Max shook his head, glancing down at his injuries. “Just need a lift home, if that’s all right,” he said. “Have to make supper before dad gets home.”

Mr. Fynn nodded. “Was on my way to meet him now at The Griff. I’ll keep him busy for a while if ya like.” He gave him a wink.

Max tried to smile his thanks, but the painful grazes on his face meant all he could manage was a half-twisted wince. The dragster was too big to fit in the car, even with the front wheel bent at right angles, so they left it by the side of the road. This was the countryside, where the yokels knew every bloody other yokel and no-one bothered to lock their doors when they went to work or on holidays, so he wasn’t worried about it being gone when he returned to pick it up, whenever that would be.

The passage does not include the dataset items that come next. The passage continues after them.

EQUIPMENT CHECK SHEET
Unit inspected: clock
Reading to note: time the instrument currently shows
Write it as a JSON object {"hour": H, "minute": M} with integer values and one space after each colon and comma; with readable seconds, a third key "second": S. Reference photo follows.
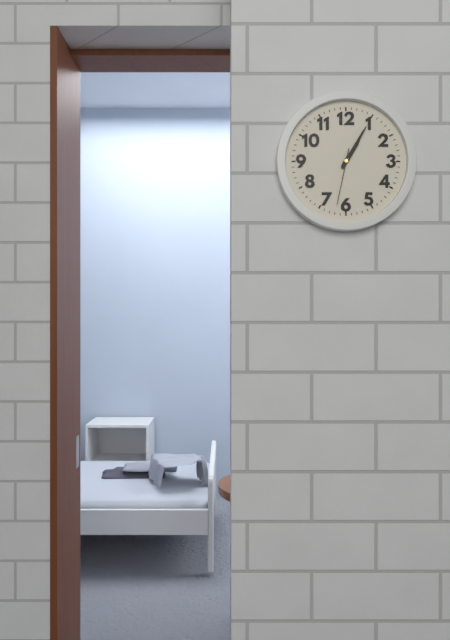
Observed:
{"hour": 1, "minute": 5, "second": 32}
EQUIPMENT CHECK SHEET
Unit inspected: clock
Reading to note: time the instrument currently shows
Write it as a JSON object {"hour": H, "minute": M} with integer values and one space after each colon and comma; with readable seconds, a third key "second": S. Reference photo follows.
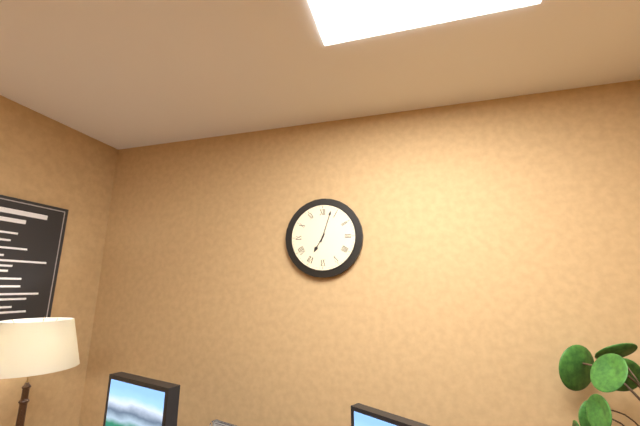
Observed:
{"hour": 7, "minute": 3}
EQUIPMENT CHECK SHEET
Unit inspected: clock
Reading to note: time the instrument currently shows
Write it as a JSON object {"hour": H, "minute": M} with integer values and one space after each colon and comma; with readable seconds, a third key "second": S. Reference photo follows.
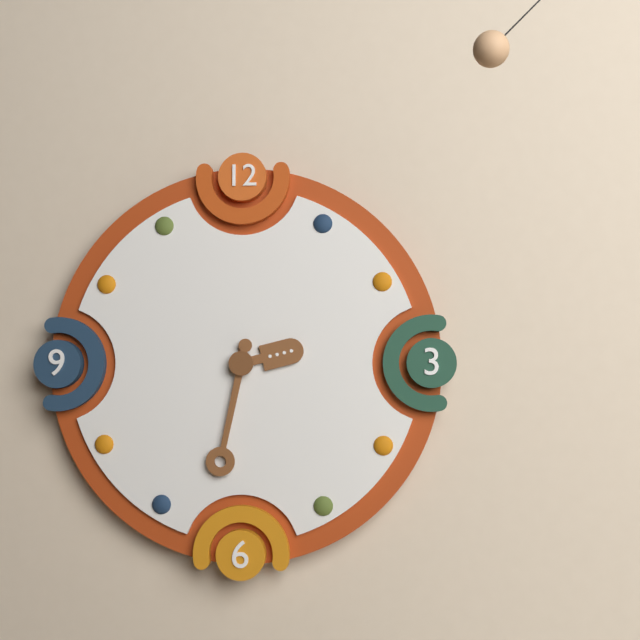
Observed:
{"hour": 2, "minute": 32}
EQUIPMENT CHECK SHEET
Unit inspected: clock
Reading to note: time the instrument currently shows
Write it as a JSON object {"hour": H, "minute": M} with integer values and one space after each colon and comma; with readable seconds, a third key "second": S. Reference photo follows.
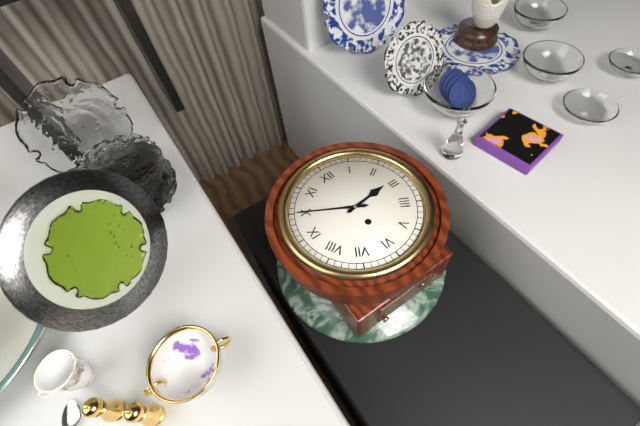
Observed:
{"hour": 2, "minute": 50}
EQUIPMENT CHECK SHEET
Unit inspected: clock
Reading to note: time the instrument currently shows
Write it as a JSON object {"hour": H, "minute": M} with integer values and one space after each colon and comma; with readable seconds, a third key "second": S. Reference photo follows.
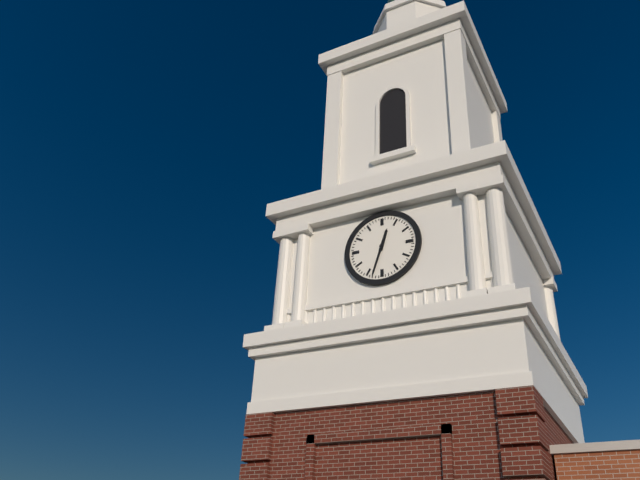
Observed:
{"hour": 12, "minute": 33}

“What you doin’ all the way out here on your own, anyway?” asked Mr. Fynn.

Max climbed into the passenger seat and shut the door. He said nothing, preferring to just stare ahead through the windshield at the dusty road and grit his teeth.

Mr. Fynn started the engine. “Does your father know you’re ‘ere?” He gave a long, sly wink, waited for a few seconds, then said, “Don’t worry ‘bout me, son. Your secret’s safe. Been keep’n secrets since way b’fore you came kick’n and scream’n into this world.”

Max looked over at him, not liking for one second the look from the man’s bloodshot eyes. “Trapp’n rabbits,” he said, which was true. What he didn’t say was that he had poked out its eyes with his army knife, flayed, gutted and buried it up to its neck to be eaten alive by the ants or crows. The thing in his pants stirred at the memory.

“Trapp’n rabbits, eh?” Mr. Fynn threw his head back and laughed, accelerating toward the township. “Good on ya. Now, I’m gonna let you in on one of my li’l secrets.”